My thought is that the tubes in your photo are both Sylvanias- one black plate and one grey plate/square getter. Sylvania did use both that green and yellow printing at various times.
As you probably already know, these tubes were relabelled for use in older elctronic organs from the Conn Co. I have a few 12AX7s labelled by Hammond Organ and these are black plate, square getter tubes also made by Sylvania- and very nice.
All the organ labelled tubes I've seen have been either Sylvania (80%+) and a few RCA. For some reason it seems Sylvania somewhat cornered the organ tube business.
Cheers,
Follow Ups:
Alan Gallacher
Born to Tinker!
Conn used many Sylvania & RCA clear top 12AU7 with a mix of 6V6 or 12V6 plus some 6L6 power tubes.
Baldwin used mainly Raytheon to the mid 1960s with most having RCA 6L6GB & 6L6GC power tubes.
Hammond used RCA & Sylvania in the early to mid 1950s with 6V6 power tubes.

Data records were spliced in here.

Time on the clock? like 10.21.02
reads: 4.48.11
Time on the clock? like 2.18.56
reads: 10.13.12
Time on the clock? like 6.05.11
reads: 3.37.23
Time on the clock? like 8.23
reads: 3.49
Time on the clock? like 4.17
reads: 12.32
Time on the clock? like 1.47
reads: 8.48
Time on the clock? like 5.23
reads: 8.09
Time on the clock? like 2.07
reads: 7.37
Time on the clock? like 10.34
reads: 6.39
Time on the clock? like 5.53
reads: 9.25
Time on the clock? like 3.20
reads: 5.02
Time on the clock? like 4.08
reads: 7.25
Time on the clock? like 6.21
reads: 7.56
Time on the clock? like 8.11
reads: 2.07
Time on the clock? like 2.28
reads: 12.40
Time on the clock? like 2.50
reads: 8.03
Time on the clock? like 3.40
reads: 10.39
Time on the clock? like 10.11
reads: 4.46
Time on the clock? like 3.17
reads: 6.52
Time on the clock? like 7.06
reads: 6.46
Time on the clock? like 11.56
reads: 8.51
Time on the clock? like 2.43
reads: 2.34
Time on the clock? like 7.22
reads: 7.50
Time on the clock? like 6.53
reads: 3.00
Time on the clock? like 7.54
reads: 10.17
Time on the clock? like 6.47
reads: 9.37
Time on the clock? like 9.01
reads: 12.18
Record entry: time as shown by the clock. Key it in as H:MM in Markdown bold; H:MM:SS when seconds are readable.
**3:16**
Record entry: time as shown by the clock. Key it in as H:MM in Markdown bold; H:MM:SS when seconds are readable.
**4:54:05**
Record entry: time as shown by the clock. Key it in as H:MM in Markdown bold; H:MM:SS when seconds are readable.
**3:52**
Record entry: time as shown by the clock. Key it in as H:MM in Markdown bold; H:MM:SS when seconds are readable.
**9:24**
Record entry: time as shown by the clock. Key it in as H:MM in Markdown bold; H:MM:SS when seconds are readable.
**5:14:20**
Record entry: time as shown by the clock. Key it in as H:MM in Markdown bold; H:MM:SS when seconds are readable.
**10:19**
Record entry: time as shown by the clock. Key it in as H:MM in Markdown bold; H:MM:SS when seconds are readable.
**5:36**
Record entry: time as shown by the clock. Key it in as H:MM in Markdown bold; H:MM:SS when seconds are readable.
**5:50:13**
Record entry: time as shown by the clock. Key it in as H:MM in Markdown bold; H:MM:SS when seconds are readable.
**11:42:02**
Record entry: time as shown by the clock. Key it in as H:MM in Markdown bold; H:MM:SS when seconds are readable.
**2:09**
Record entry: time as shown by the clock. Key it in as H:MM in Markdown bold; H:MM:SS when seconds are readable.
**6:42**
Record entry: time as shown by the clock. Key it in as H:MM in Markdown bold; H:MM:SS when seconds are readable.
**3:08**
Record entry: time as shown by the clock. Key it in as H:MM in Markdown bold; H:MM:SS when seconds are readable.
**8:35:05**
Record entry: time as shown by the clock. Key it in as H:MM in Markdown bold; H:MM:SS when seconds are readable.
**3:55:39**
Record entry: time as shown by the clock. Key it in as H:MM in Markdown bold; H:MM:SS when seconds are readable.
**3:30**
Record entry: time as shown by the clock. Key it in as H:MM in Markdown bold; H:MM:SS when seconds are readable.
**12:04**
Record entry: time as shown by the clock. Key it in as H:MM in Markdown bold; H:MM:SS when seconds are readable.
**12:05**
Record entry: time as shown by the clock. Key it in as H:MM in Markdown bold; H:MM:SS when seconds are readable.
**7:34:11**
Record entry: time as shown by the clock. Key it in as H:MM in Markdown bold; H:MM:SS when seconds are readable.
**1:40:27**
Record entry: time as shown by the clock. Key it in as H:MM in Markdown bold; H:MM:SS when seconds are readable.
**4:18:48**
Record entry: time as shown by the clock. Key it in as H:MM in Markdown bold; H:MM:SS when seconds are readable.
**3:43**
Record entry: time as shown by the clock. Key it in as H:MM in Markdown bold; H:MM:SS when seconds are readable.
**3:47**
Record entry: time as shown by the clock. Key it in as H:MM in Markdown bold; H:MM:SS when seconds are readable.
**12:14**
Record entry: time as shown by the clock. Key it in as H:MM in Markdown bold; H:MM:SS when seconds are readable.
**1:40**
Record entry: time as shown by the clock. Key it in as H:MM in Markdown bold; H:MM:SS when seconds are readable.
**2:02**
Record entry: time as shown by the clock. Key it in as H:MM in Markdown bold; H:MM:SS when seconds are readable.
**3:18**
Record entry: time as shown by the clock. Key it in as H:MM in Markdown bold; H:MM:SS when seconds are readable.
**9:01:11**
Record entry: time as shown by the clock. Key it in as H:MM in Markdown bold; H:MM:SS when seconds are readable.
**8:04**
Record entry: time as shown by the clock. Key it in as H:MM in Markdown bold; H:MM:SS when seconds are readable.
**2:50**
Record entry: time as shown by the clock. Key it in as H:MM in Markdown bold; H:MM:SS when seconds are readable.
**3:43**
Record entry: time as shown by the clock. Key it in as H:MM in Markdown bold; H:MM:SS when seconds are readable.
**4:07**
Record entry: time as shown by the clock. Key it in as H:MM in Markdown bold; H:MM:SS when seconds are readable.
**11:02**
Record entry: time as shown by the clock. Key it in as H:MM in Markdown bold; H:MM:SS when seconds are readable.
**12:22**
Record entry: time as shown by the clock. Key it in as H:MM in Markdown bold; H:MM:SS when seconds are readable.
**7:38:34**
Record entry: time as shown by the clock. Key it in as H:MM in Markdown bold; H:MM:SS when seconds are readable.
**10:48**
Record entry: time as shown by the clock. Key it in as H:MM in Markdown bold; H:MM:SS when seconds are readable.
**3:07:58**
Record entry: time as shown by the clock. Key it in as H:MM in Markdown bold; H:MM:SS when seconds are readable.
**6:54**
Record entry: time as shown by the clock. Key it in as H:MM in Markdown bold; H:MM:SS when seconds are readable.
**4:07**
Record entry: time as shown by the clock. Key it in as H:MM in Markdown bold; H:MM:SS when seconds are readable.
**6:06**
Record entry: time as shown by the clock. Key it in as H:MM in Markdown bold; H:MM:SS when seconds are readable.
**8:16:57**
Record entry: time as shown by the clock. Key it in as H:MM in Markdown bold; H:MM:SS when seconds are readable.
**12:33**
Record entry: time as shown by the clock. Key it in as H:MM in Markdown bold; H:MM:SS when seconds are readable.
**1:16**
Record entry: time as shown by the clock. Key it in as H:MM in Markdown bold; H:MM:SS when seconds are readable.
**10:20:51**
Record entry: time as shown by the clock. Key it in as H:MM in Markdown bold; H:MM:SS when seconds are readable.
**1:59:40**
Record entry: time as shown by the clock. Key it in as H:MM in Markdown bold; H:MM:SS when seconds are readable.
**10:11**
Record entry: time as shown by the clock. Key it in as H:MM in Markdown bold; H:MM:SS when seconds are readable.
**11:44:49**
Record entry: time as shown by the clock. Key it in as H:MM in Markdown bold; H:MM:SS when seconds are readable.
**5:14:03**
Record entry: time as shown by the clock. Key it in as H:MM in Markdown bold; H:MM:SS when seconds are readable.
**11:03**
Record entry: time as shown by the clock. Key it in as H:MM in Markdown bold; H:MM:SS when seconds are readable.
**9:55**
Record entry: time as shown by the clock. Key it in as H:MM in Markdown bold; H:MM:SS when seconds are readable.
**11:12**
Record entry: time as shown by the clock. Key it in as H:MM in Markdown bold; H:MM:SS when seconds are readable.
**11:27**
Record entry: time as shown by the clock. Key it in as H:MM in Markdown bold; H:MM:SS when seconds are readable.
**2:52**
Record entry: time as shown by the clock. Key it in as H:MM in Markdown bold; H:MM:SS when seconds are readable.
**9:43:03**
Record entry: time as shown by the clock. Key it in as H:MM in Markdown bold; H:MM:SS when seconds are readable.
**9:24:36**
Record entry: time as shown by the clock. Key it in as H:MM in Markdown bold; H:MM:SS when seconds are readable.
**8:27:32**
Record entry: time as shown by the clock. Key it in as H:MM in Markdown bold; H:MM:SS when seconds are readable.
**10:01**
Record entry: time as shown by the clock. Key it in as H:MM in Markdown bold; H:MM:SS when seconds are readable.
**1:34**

Hammond also favored Sylvania 6SN7 more than RCA in the 1940s. In the 1960s Mullard or Amperex were favored with 6BQ5 power tubes.Organ manufactures spent plenty of time rolling tubes for best sonics. They also requested best of production run tubes plus close matched power tubes for push-pull. The close matched power tubes were marked with a color usually white or orange on the keyed base pin (octal socket). Low noise selected 9-pin preamp type tubes in critical circuits could have many different colors for identification.
Tube organs have an interesting history, but I never read the specifics of design & production in the manufactures factory.
Jimmy,Thanks for the additional information about the tube mkers relabelled or organ use. I had only seen Sylvania and RCAs labelled for organs, with a couple of Mullards for less common types, but of course Raytheon and others were used.
Based on my organ tube purchases, it rings true that organ makers chose the models carefully and then selected the tubes. The 8 "Baldwin"*** 12AX7s I have are all quite close and all 16 triode sections are probably under 10% in variation. They must have selected crefully to have adjacent notes on the organs be consistent in timbre and output.
***I mistakenly wrote "Hammond" organ for some 12AX7s I have, but these are "Baldwin"!
The organ tubes I have are all nice. I look for organ labels as well HP or Textronix becasue of these companiies' selectivity. I have 4 Textronix RCa cleartop 12AU7s and the 8 sections are about 2% apart! HP too in particular chose very nice models for their instrumentation tubes- I have HP labelled: Amperex 12AU7s, RCA cleartops, and Amperex 6DJ8s.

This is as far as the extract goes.